Sin embargo, el término “comorbilidad” ha sido cuestionado por diversos autores (Maj, 2007) ya que en una gran parte de los casos no queda claro si los diagnósticos concomitantes reflejan la presencia de entidades clínicas diferentes o bien se refieren a múltiples manifestaciones de una única entidad. Para el autor citado, si se establecen demarcaciones que no existen en la naturaleza, obviamente aumentará la probabilidad de que se tengan que formular varios diagnósticos en un caso concreto. Además, los DSM están basados en criterios diagnósticos operacionales, los cuales no permiten expresar la esencia de cada entidad diagnóstica.

El pensamiento digital

En todo este asunto del TDAH hay que considerar otro factor crucial; la brecha digital /el pensamiento digital. LA priemra consiste en la separación que existe entre las personas que utilizan las tecnologías de la información y la comunicación (TIC) como una parte rutinaria de su vida diaria y aquellas que no tienen acceso a las mismas y que aunque las tengan no saben cómo utilizarlas.

Para las primeras, los nativos digitales, se sabe que a medida que su cerebro evoluciona y sitúa su punto de mira en las nuevas destrezas tecnológicas, se aleja de habilidades sociales fundamentales, como las de leer la expresión facial durante la conversación o la de capturar el contexto sentimental de un gesto sutil (Small y Vorgan, 2009).

Las redes neuronales del cerebro de los nativos digitales son muy diferentes de las del cerebro de los inmigrantes digitales. El cerebro de la generación joven está conectado de forma digital desde la infancia, muchas veces a expensas del cableado neuronal que controla la destreza de las personas de reslizar una cosa después de otra.

La revolución de la alta tecnología provoca un estado de atención parcial contínua que Linda Stone ha descrito como un estar permanentemente ocupados – siempre atentos a todo pero sin centrarse nunca de verdad en alguna cosa concreta. El neurocientífico Gary Small explica en su libro El cerebro digital (Small, 2009) lo siguiente:

“Los estudios demuestran que el entorno en que vivimos moldea también la forma y la función de nuestro cerebro, y lo puede hacer hasta un punto sin retorno. Sabemos que el desarrollo normal del cerebro humano requiere una exposición equilibrada al estímulo medioambiental y al contacto humano. Sin uno y otro, no se desarrollan correctamente el disparo neuronal ni las conexiones celulares del cerebro” (Small, p. 23).

Y mas adelante:

“Lamentablemente, parece que la obsesión actual por la tecnología informática y los videojuegos está atrofiando el desarrollo del lóbulo frontal de muchos adolescentes, de lo que se resienten sus habilidades sociales y de razonamiento. Si los jóvenes siguen madurando de este modo, podría ocurrir que los caminos neuronales de su cerebro nunca lograran estar al día” (Small, 2007, p. 48).

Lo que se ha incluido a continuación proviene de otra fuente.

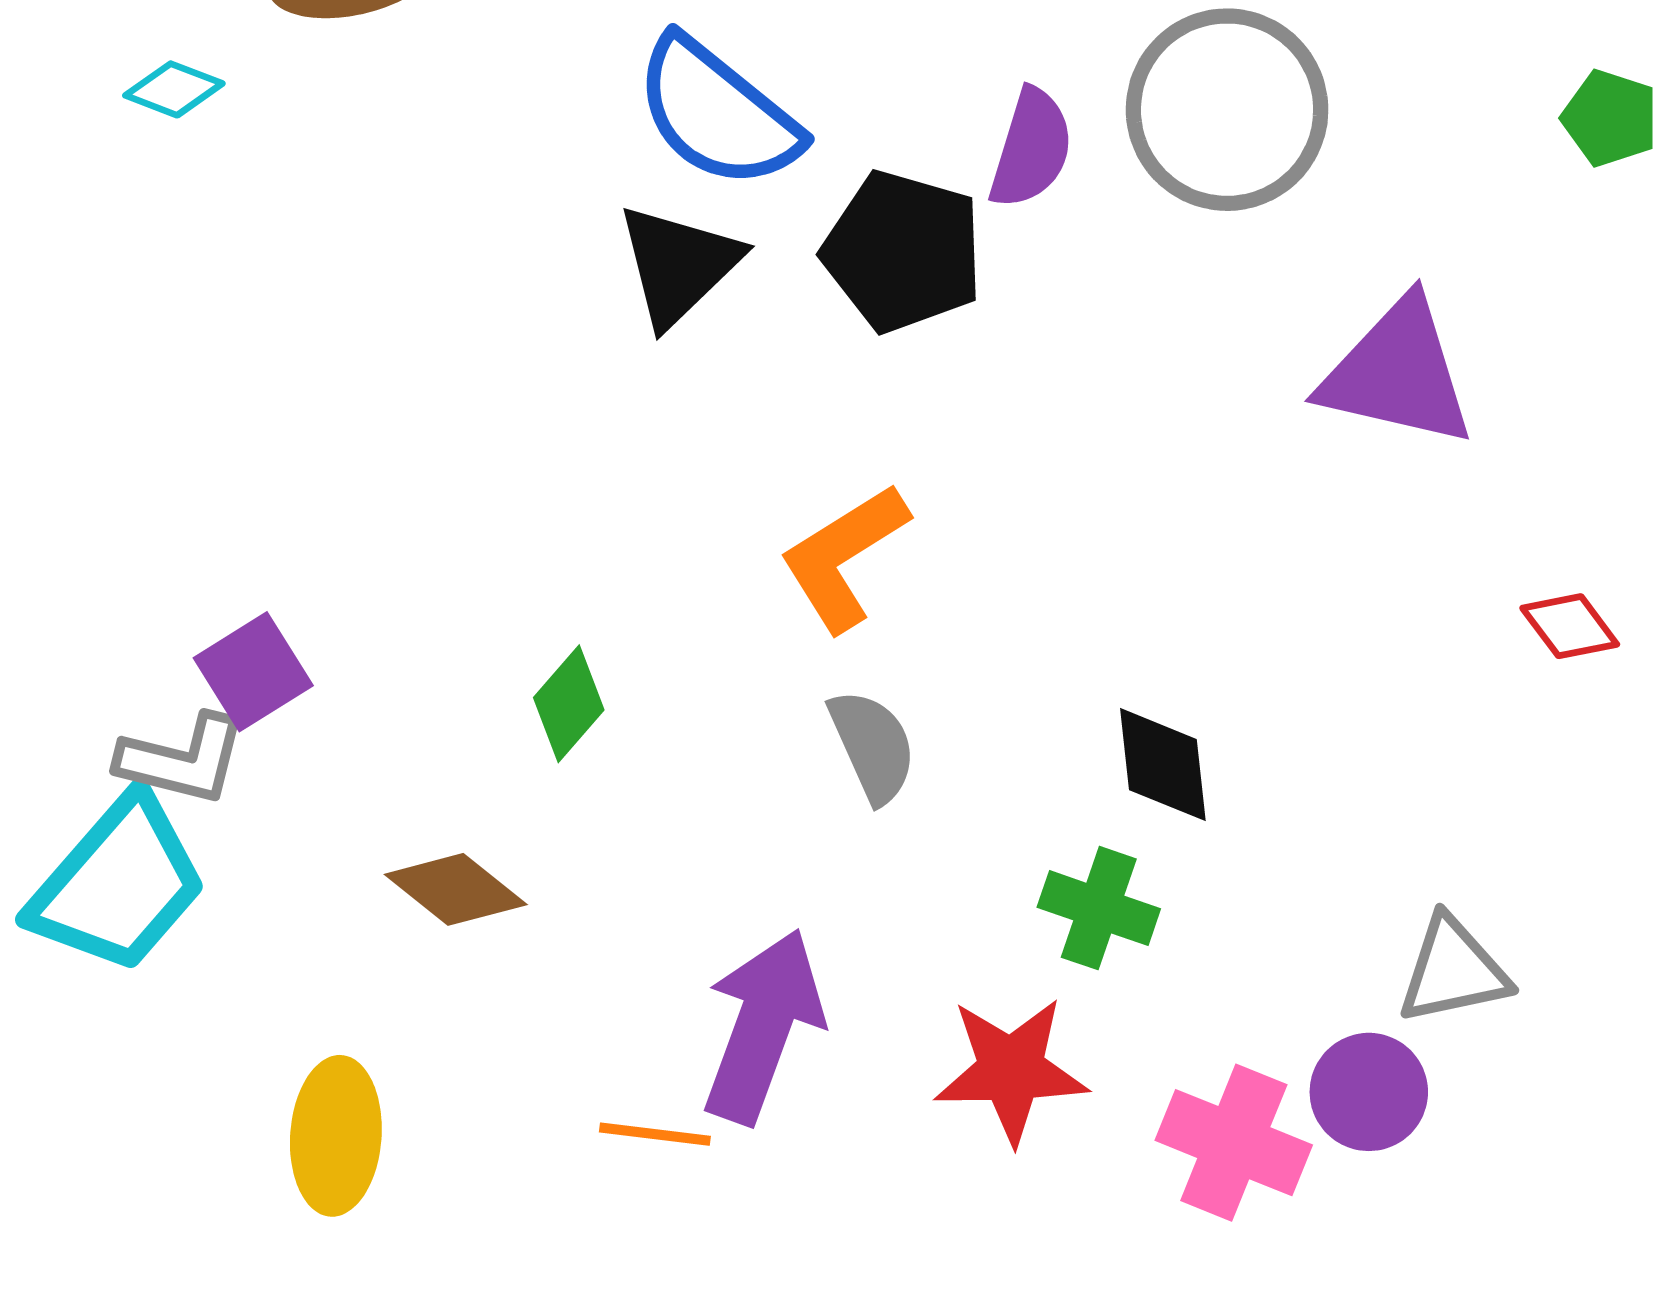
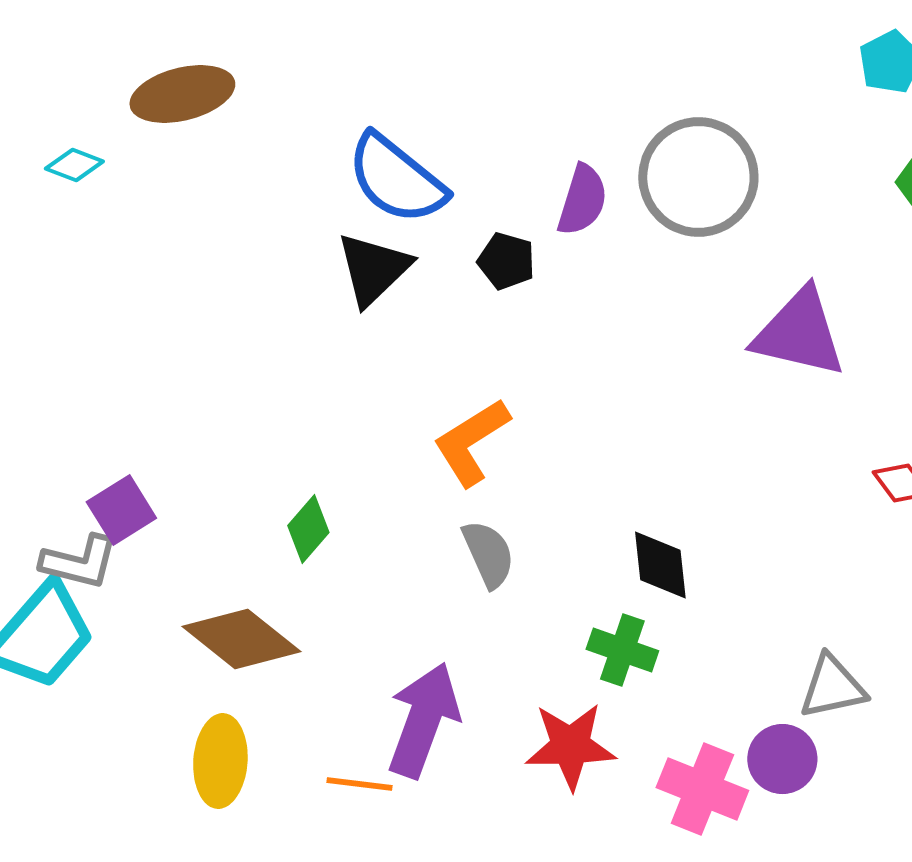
black pentagon: (903, 251) -> (506, 261), size x0.6
brown diamond: (456, 889) -> (241, 639), size x1.4
yellow ellipse: (336, 1136) -> (220, 761), moved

Finalmente, el mismo autor escribe:

“Parece ser que una consecuencia un tanto alarmante de la estimulación digital constante de nuestro cerebro y de la multitarea es que afectan a nuestra capacidad de cnetrr la atención en algo concreto” (Small, 2007, p. 84).

“Cuando la exposición a la tecnología digital resulta excesiva, la reacción del cerebro se puede convertir en maladaptativa, sobre todo si se corre algun tipo de riesgo. Algunas personas no pueden atender de forma efectiva las exigencias de la multitareas de la tecnología moderna y, en algunos casos, las consecuencias pueden ser síndromes como los del trastorno de déficit de atención con hiperactividad… La exposición crónica a tecnologías como la televisión, el video o el ordenador agudiza el riesgo de padecer TDAH, sobre todo cuando esa exposición se produce en los primeros años de la vida” (Small, 2007, p. 85).

Para concluir, el constructo del TDAH adolece de muchas debilidades epistemológicas, tanto en su propia elaboración como a la hora de interpretarlo como un problema genético. Dejar de lado aspectos como la la naturaleza de la atención, la motivación, la comorbilidad o el pensamiento digital supone un grave fallo en la delimitación conceptual del trastorno al tiempo que banaliza su naturaleza y su forma de abordarlo.